Retaliações, perseguições e sucumbência de direitos e vantagens, inclusive já
adquiridas. Os aliados, como o prefeito Clécio Luiz, Robson Rocha e outros
gestores, inclusive do próprio partido (PSB), como o prefeito Miguel do Posto
do município de Oiapoque sentiram o isolamento e a falta de parceria nas
gestões municipais.
Camilo Capiberibe, esse
irresponsável, chegou a afirmar na imprensa paga pelo dinheiro público que
asfaltamento era responsabilidade dos prefeitos. Numa clara alusão de que as
cidades de Macapá (capital) e Santana, as duas maiores do Estado teriam que
solucionar seus problemas urbanísticos com as expensas municipais. Macapá e
Santana viraram um caos. Os buracos tomaram conta das vias públicas das duas
principais cidades do Estado.
Paralelo a incompetência
administrativa os asseclas do governo, na maioria secretários áulicos começaram
a desandar a fazer corrupção no governo. As denúncias foram fartamente
divulgadas, mas o projeto de poder não estava limitado ao Poder Executivo.
Tinha capilaridade no Ministério Público e Tribunal de Justiça e, infelizmente,
setores dessas instituições deram guarida aos caprichos irresponsáveis do
governador Camilo, que tal qual Nero, colocou fogo no Amapá e da janela do seu
gabinete via, as gargalhadas, as chamas metafóricas de suas atrocidades
queimarem as possibilidades dos amapaenses.
Os micro e pequenos empresários
foram vítimas da insanidade camiliana. A ampliação da base da substituição
tributária levou alguns milhares de empreendedores irem à bancarrota. Mais os
choros e os rangeres de dente, não sensibilizou o protótipo de Hugo Chaves. A
dominação arbitrária, a ausência de diálogo era e é a tônica de um governo
vocacionado a destruir.
Os que não resistiram foram
caindo pelo caminho e outros tiveram a hombridade de declinar da participação
dessa comédia bufa. Foi o caso dos delegados de polícia que exerciam cargo de
confiança. Em conjunto num ato de protesto pelo sucateamento da polícia civil,
entregaram os cargos, numa solenidade no Palácio do Governo.
O ano de 2014 foi a hora do acerto
de contas. O povo disse não a um governo que desavergonhadamente nos últimos
seis meses para findar essa malfadada gestão resolveu sair do papel de lobo e
se enfarpelar na pele de cordeiro. Trocou a caixa de “pandora”, aberta a exatos
três anos e seis meses, pela caixa de bondade. Fez parceria com Clécio,
conversou com servidores, fez pontes nas baixadas e não satisfeito, pois
percebia que a rejeição do governo era um sentimento permanente, distribuiu
favores a granel. Não adiantou. O povo já sabia separar o virtual do real, as
verdades das mentiras. Nas urnas, dia 5 de outubro, deu a vitória parcial a
Waldez Góes na eleição para o governo do Amapá e no dia 26 de outubro a população
confirmou o que as pesquisas já apontavam. Vitória tranquila de Waldez.

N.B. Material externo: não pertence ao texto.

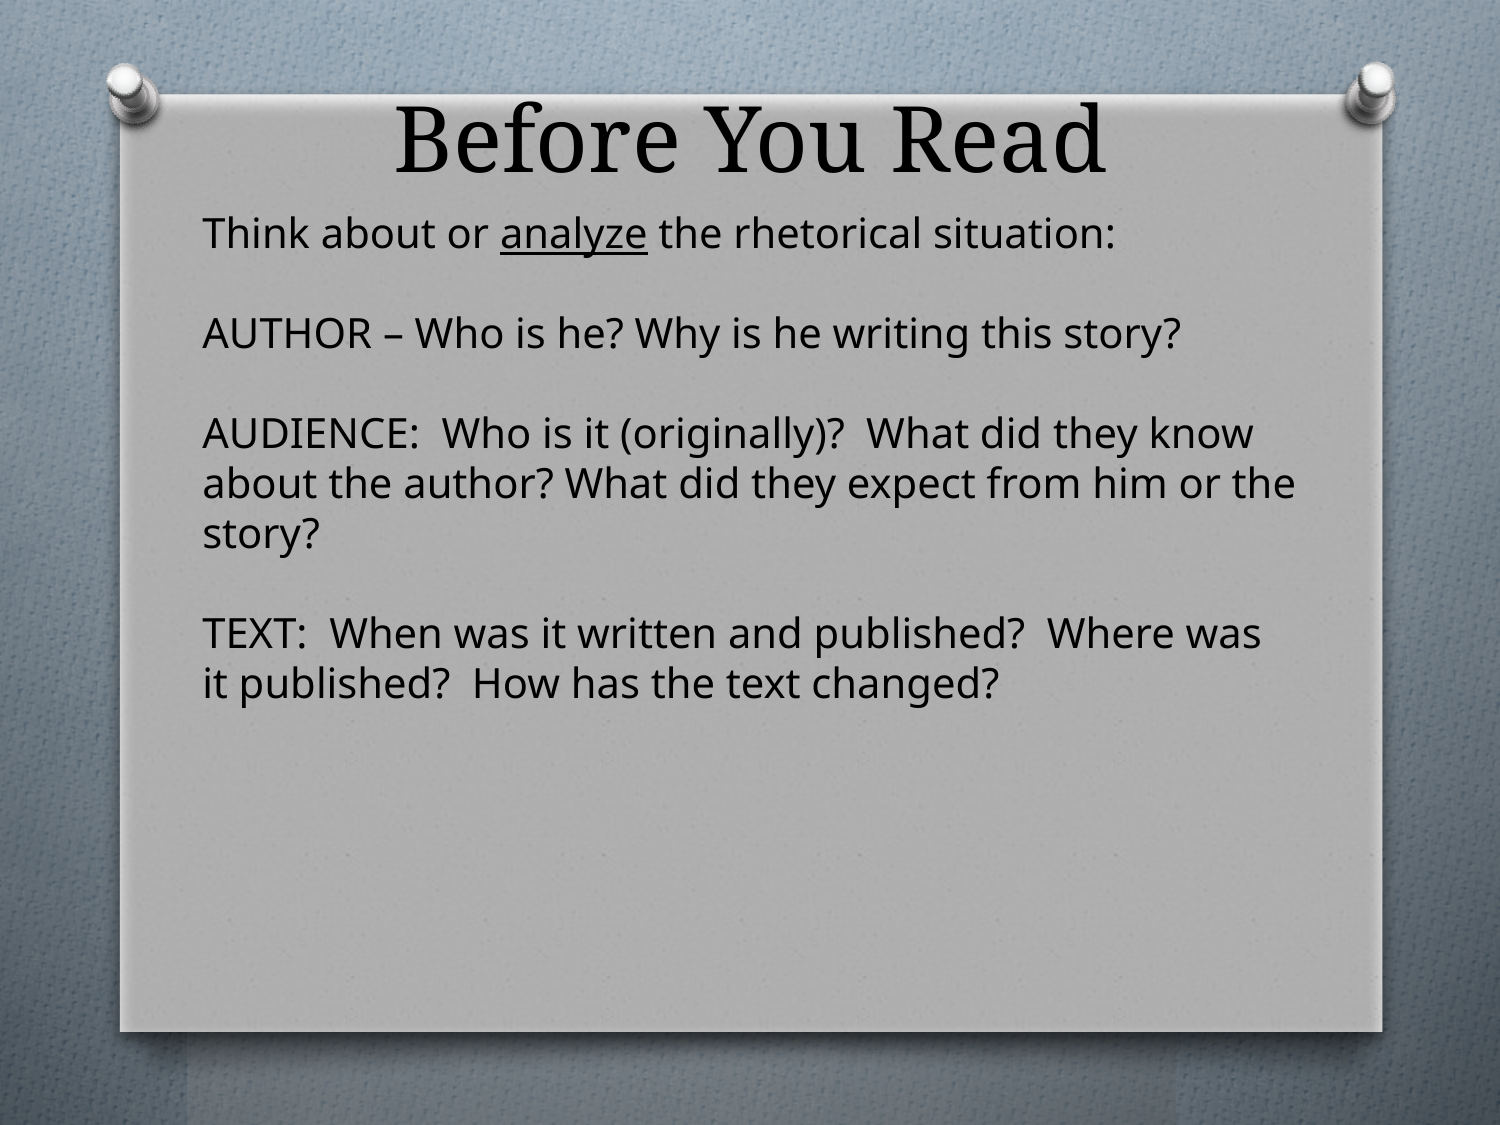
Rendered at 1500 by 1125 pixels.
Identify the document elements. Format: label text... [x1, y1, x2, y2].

Mas a derrota fragorosa de Camilo
Capiberibe não o fez mudar sua conduta irresponsável. A mesma forma
desrespeitosa com que conduziu os desígnios do Amapá ao longo do seu mandato,
ele se comporta na fase transitória. Em todos os estados brasileiros a transição
se dá de forma natural. Aqui não. A transição acontece na maior falta de
respeito do governo derrotado. Não recebem a comissão, não facilitam acesso a
documentos e todos os tipos de manobras escusas para engessar o próximo governador
estão sendo perpetradas. Um calote generalizado nos prestadores de serviços e
terceirizados e no próprio servidor público. Quando se fala de governo Camilo,
a sensação que se tem é que ele e sua turma psicodélica sentam no gabinete e
riem aos borbotões de mim, e de todos os que se ocupam a criticá-los e a tentar
conceituar esse (des) governo. Riem a rolam pelo chão. O povo do Amapá não
merece isso.
Enquanto isso Ministério Público
e Tribunal de Justiça aqui na terra estão jogando futebol, alguns dias chove e
em outros faz sol, tudo isso para dizer aos doutos desembargadores, juízes,
promotores e procuradores que a coisa aqui tá preta.